■ **Exercise goal**:
Every line of the records that holds the word "wrist" should be copied.

■ **Exercise data**:
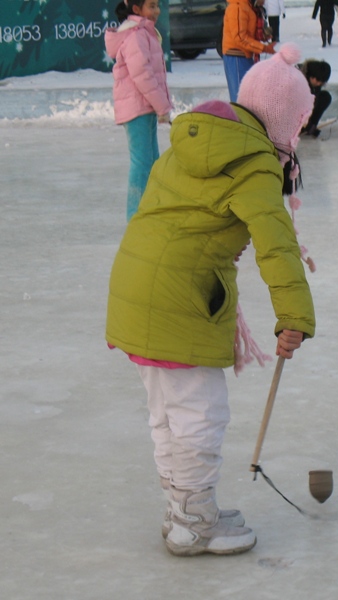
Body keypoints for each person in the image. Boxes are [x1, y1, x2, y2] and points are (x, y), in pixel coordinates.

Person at [105, 43, 316, 557]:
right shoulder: (255, 161)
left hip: (135, 291)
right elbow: (275, 242)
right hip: (180, 299)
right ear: (285, 123)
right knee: (199, 413)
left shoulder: (195, 138)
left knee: (169, 413)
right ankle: (195, 521)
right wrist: (295, 316)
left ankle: (184, 511)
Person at [105, 0, 171, 222]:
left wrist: (159, 105)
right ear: (136, 9)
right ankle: (136, 217)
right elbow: (142, 75)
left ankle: (151, 211)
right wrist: (162, 105)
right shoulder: (135, 35)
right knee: (142, 162)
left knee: (153, 160)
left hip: (146, 106)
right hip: (137, 108)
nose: (157, 11)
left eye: (158, 6)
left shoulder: (144, 32)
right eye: (151, 6)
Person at [222, 0, 277, 102]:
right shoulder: (237, 7)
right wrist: (263, 48)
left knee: (248, 98)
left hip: (245, 55)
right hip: (236, 57)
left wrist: (263, 35)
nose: (264, 2)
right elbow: (240, 37)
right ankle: (238, 118)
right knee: (240, 100)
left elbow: (248, 33)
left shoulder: (247, 7)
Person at [299, 59, 332, 137]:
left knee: (325, 97)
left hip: (303, 109)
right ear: (311, 75)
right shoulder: (297, 79)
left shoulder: (315, 83)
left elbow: (314, 101)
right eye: (318, 80)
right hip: (285, 113)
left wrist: (311, 124)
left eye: (322, 82)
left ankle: (309, 127)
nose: (319, 83)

■ **Response**:
right wrist: (295, 316)
left wrist: (159, 105)
right wrist: (162, 105)
right wrist: (263, 48)
left wrist: (263, 35)
left wrist: (311, 124)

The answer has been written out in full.